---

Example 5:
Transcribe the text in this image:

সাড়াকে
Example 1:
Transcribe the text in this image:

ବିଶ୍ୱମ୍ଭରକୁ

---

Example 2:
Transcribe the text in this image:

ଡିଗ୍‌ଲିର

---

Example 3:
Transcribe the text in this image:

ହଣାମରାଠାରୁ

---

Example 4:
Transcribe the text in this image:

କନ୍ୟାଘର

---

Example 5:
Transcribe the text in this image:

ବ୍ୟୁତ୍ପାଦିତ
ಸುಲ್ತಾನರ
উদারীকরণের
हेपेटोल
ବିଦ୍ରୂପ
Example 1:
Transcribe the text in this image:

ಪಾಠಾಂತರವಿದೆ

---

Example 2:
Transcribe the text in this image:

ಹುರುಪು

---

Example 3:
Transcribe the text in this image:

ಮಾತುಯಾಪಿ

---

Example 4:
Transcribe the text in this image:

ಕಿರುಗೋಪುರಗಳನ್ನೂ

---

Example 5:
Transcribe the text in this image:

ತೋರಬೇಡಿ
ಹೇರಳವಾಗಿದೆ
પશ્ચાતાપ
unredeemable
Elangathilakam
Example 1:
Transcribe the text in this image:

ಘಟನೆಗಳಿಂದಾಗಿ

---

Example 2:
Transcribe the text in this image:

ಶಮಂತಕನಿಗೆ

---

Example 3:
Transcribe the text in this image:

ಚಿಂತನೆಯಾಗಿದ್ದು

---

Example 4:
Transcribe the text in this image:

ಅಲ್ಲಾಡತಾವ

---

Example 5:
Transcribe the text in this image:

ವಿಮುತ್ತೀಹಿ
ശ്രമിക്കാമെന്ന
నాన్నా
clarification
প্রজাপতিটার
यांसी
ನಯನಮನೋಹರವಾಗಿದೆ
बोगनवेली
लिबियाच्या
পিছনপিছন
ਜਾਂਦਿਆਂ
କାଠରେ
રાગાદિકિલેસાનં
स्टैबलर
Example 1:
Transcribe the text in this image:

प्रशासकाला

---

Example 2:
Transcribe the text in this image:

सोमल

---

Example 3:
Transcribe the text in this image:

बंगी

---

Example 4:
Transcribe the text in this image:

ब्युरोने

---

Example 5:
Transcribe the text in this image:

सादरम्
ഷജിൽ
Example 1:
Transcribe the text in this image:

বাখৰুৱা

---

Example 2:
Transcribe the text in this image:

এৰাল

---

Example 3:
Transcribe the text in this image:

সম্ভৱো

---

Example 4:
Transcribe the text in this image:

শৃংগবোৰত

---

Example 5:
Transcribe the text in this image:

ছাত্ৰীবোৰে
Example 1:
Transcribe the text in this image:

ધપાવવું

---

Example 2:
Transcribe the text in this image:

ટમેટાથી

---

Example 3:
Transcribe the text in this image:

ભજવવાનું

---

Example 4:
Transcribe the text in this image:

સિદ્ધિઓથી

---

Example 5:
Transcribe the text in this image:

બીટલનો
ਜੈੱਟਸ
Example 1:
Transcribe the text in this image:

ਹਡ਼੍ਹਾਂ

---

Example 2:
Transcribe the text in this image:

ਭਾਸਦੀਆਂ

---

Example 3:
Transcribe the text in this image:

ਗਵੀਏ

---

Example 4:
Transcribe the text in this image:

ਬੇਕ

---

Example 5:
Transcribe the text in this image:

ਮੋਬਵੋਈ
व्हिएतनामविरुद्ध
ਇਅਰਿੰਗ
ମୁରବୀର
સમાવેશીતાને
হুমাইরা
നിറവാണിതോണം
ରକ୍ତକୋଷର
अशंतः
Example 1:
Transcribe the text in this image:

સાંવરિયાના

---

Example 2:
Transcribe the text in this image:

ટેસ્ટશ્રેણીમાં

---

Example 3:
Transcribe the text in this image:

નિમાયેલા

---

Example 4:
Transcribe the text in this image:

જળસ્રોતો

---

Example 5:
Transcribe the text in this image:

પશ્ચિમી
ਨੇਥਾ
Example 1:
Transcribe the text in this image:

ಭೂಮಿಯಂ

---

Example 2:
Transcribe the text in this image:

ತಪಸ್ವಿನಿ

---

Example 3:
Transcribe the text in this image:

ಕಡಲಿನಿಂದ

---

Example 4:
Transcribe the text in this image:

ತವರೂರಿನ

- Problem description: Give back every line of the material, exactly as written.

- Exercise response:
---

Example 5:
Transcribe the text in this image:

সাড়াকে
Example 1:
Transcribe the text in this image:

ବିଶ୍ୱମ୍ଭରକୁ

---

Example 2:
Transcribe the text in this image:

ଡିଗ୍‌ଲିର

---

Example 3:
Transcribe the text in this image:

ହଣାମରାଠାରୁ

---

Example 4:
Transcribe the text in this image:

କନ୍ୟାଘର

---

Example 5:
Transcribe the text in this image:

ବ୍ୟୁତ୍ପାଦିତ
ಸುಲ್ತಾನರ
উদারীকরণের
हेपेटोल
ବିଦ୍ରୂପ
Example 1:
Transcribe the text in this image:

ಪಾಠಾಂತರವಿದೆ

---

Example 2:
Transcribe the text in this image:

ಹುರುಪು

---

Example 3:
Transcribe the text in this image:

ಮಾತುಯಾಪಿ

---

Example 4:
Transcribe the text in this image:

ಕಿರುಗೋಪುರಗಳನ್ನೂ

---

Example 5:
Transcribe the text in this image:

ತೋರಬೇಡಿ
ಹೇರಳವಾಗಿದೆ
પશ્ચાતાપ
unredeemable
Elangathilakam
Example 1:
Transcribe the text in this image:

ಘಟನೆಗಳಿಂದಾಗಿ

---

Example 2:
Transcribe the text in this image:

ಶಮಂತಕನಿಗೆ

---

Example 3:
Transcribe the text in this image:

ಚಿಂತನೆಯಾಗಿದ್ದು

---

Example 4:
Transcribe the text in this image:

ಅಲ್ಲಾಡತಾವ

---

Example 5:
Transcribe the text in this image:

ವಿಮುತ್ತೀಹಿ
ശ്രമിക്കാമെന്ന
నాన్నా
clarification
প্রজাপতিটার
यांसी
ನಯನಮನೋಹರವಾಗಿದೆ
बोगनवेली
लिबियाच्या
পিছনপিছন
ਜਾਂਦਿਆਂ
କାଠରେ
રાગાદિકિલેસાનં
स्टैबलर
Example 1:
Transcribe the text in this image:

प्रशासकाला

---

Example 2:
Transcribe the text in this image:

सोमल

---

Example 3:
Transcribe the text in this image:

बंगी

---

Example 4:
Transcribe the text in this image:

ब्युरोने

---

Example 5:
Transcribe the text in this image:

सादरम्
ഷജിൽ
Example 1:
Transcribe the text in this image:

বাখৰুৱা

---

Example 2:
Transcribe the text in this image:

এৰাল

---

Example 3:
Transcribe the text in this image:

সম্ভৱো

---

Example 4:
Transcribe the text in this image:

শৃংগবোৰত

---

Example 5:
Transcribe the text in this image:

ছাত্ৰীবোৰে
Example 1:
Transcribe the text in this image:

ધપાવવું

---

Example 2:
Transcribe the text in this image:

ટમેટાથી

---

Example 3:
Transcribe the text in this image:

ભજવવાનું

---

Example 4:
Transcribe the text in this image:

સિદ્ધિઓથી

---

Example 5:
Transcribe the text in this image:

બીટલનો
ਜੈੱਟਸ
Example 1:
Transcribe the text in this image:

ਹਡ਼੍ਹਾਂ

---

Example 2:
Transcribe the text in this image:

ਭਾਸਦੀਆਂ

---

Example 3:
Transcribe the text in this image:

ਗਵੀਏ

---

Example 4:
Transcribe the text in this image:

ਬੇਕ

---

Example 5:
Transcribe the text in this image:

ਮੋਬਵੋਈ
व्हिएतनामविरुद्ध
ਇਅਰਿੰਗ
ମୁରବୀର
સમાવેશીતાને
হুমাইরা
നിറവാണിതോണം
ରକ୍ତକୋଷର
अशंतः
Example 1:
Transcribe the text in this image:

સાંવરિયાના

---

Example 2:
Transcribe the text in this image:

ટેસ્ટશ્રેણીમાં

---

Example 3:
Transcribe the text in this image:

નિમાયેલા

---

Example 4:
Transcribe the text in this image:

જળસ્રોતો

---

Example 5:
Transcribe the text in this image:

પશ્ચિમી
ਨੇਥਾ
Example 1:
Transcribe the text in this image:

ಭೂಮಿಯಂ

---

Example 2:
Transcribe the text in this image:

ತಪಸ್ವಿನಿ

---

Example 3:
Transcribe the text in this image:

ಕಡಲಿನಿಂದ

---

Example 4:
Transcribe the text in this image:

ತವರೂರಿನ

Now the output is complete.